Il primo film di questa nuova fase del maestro austriaco, tuttavia, rappresenta una sorta di passo indietro nel suo stile e nei temi da lui trattati: "Storie- Racconto Incompleto di diversi viaggi" si pone come una sorta di continuazione del discorso che l'auotre affrontava nel precedente "71 Frammenti di una Cronologia del Caso"; come nella pellicola del '94 anche qui Haneke racconta diversi personaggi e situazioni isolate nella forma del racconto ma non nella storia; le storie vengono letteralmente spezzate nel montaggio: ogni episodio è una scena a sè stante, staccata bruscamente da quella precedente e da quella successiva; le singole scene spesso sono composte da un'unica inquadratura, priva di controcampi o dettagli; la frammentazione del racconto si fa così totale: Haneke rivolta il discorso di sovrapposizione iniziato dall'americano Robert Altman negli anni '70, isola totalmente i fatti narrati e, ancora più che in "71 Frammenti" e ne "Il Castello", porta la sua riflessione sul caso e sull'isolamento narrativo alle estreme conseguenze; le storie non si sovrappongono mai, i personaggi si incrociano esclusivamente nelle singole scene/inquadrature e l'isolamento narrativo si fa totale.

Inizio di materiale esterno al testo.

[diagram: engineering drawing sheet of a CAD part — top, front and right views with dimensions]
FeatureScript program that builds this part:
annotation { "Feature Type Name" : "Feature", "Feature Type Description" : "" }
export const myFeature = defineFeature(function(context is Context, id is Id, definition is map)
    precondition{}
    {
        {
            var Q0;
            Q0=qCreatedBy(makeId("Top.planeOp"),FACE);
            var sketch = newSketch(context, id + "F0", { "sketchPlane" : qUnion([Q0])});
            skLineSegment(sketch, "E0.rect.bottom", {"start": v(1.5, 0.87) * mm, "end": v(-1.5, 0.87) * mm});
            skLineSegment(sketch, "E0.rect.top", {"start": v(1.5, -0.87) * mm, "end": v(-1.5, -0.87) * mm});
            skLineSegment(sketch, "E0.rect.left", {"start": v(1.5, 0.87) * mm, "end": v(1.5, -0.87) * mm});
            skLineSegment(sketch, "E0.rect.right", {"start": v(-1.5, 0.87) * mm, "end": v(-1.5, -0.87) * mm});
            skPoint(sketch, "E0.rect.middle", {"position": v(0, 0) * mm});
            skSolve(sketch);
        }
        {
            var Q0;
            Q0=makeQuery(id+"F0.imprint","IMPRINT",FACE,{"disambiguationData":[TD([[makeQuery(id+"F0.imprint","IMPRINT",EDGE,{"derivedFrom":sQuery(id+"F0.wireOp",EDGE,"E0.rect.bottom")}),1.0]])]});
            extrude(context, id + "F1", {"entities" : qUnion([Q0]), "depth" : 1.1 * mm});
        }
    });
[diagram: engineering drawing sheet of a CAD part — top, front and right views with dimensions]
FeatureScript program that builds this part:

La destrutturazione del racconto qui si fa metafora della frammentazione della società: "Storie", infatti, racconta le vicissitudini di diversi personaggi nella Francia moderna, la maggior parte dei quali immigrati; il rapporto con culture e mentalità differenti è drammatico: la cattiveria di alcuni personaggi verso altri e genuina e fine a sè stessa; la violenza intrinseca è ancora priva di radici e motivazioni, insita nell'uomo a prescindere dalla sua nazionalità o estrazione sociale.

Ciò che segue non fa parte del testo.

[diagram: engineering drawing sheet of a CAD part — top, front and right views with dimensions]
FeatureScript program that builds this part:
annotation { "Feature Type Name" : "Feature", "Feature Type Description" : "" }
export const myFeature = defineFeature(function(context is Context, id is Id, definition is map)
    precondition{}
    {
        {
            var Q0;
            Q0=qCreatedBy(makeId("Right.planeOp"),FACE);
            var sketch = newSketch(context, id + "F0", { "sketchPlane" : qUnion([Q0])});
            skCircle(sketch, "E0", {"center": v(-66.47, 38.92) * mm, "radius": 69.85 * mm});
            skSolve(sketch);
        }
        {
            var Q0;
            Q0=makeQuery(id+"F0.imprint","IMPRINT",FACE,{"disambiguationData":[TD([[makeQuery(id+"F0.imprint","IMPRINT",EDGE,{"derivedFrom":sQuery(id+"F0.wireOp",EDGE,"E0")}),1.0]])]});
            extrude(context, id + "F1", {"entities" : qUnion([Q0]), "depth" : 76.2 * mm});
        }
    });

Finchè il racconto poggia su tali temi, il film riesce ad interessare: lo stile, al solito, distaccato del regia impedisce ogni forma di sensazionalismo o di pietismo verso ciò che viene mostrato, permettendo allo spettatore di giudicare autonomamente gli eventi; tuttavia Haneke, inspegabilmente, decide di intrecciare la questione sociale con quella estetica: la storia Anne (Juliette Binoche), bella attrice in carriera, si fa presto riflessione sulla falsità del mezzo cinematografico; teoria come sempre interessante e veritiera, ma che all'interno del racconto risulta futile e fine a sè stessa, visto sopratutto lo stile frammentario adoperato dall'autore.
"Storie", dunque, è una pellicola non riuscitissima, finanche inutile considerando i futuri lavori del regista, ma non disprezzabile: Haneke torna si indietro, ma riesce comunque a completare il discorso della ditruzione narrativa in modo compiuto e definitivo.